Requirement:
Copy the lines below word for word, leaving out the pictures.

Listed entries:
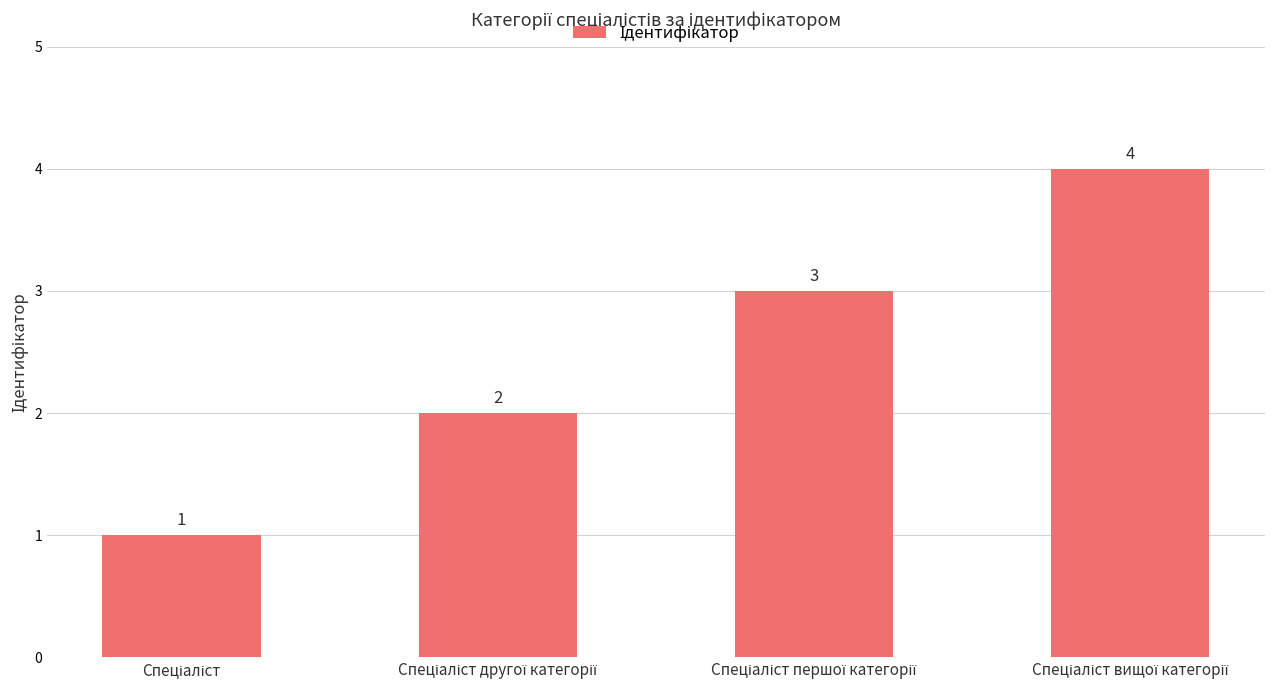

How many data points does each series have?

4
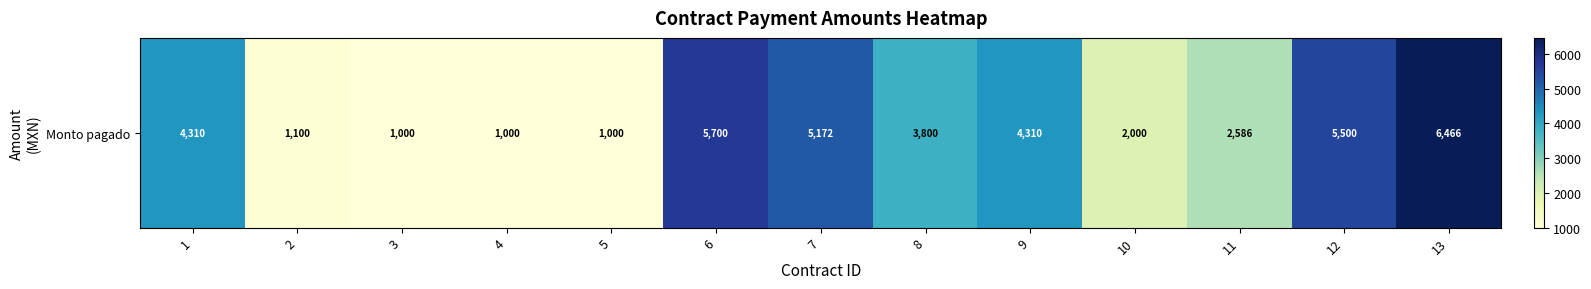

At which category does the chart reach its peak across all series?

13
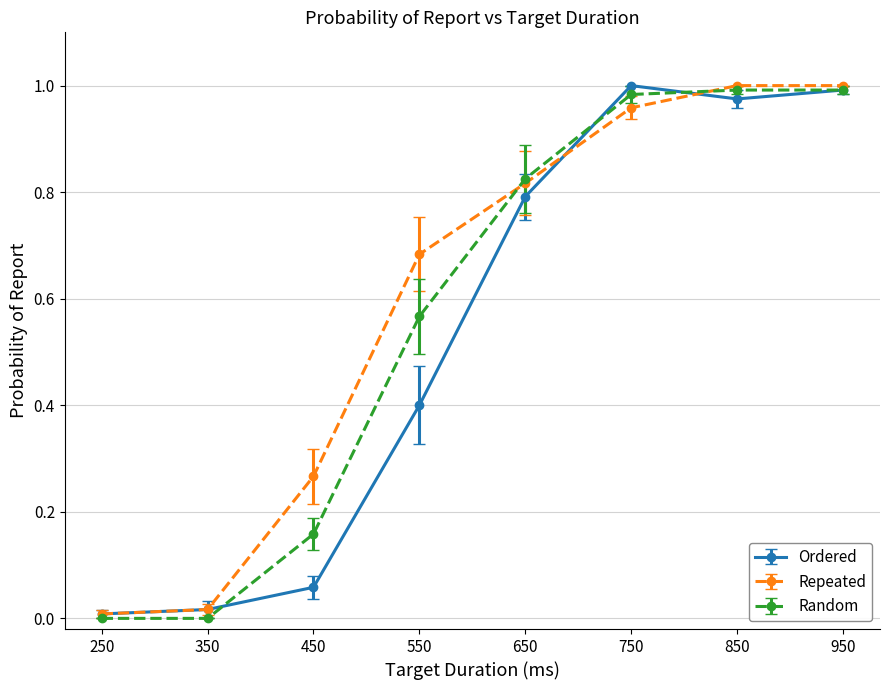

Which series has the largest total across all categories?

Repeated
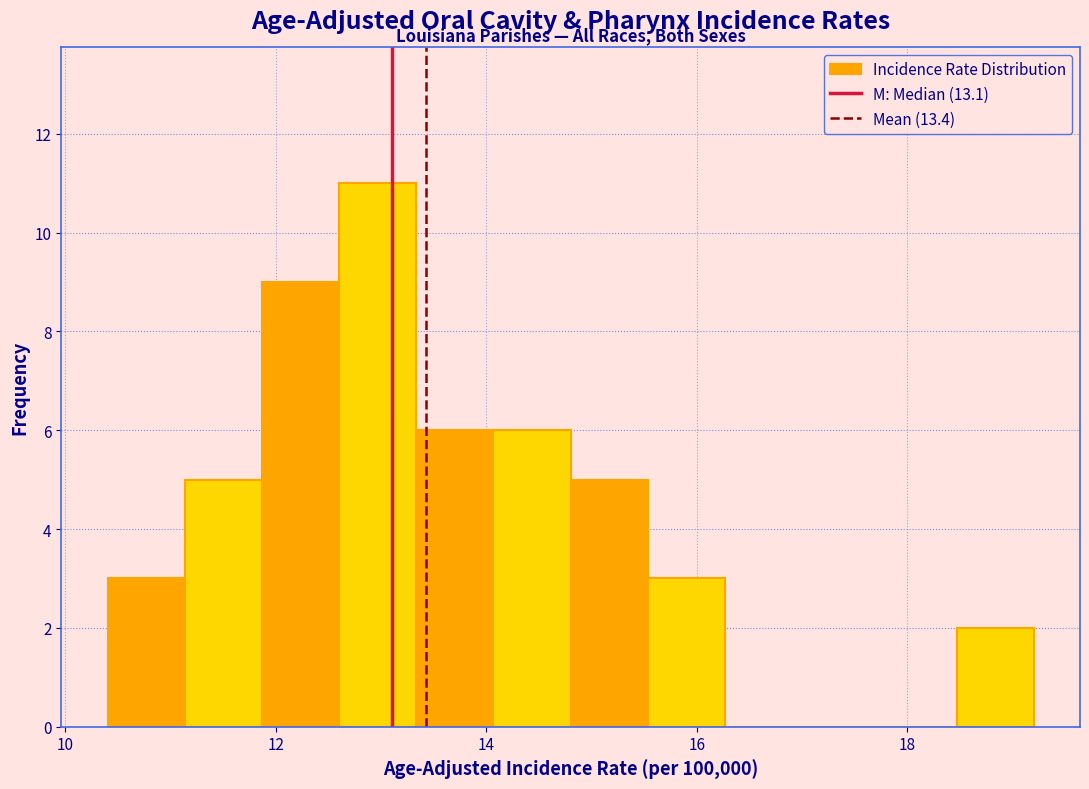

Around what value on the x-axis is the tallest bar? Give the approximate position of its centre, as read against the axis.

13.0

Response below:
How many data points does each series have?

4

At which category does the chart reach its peak across all series?

13

Which series has the largest total across all categories?

Repeated

Around what value on the x-axis is the tallest bar? Give the approximate position of its centre, as read against the axis.

13.0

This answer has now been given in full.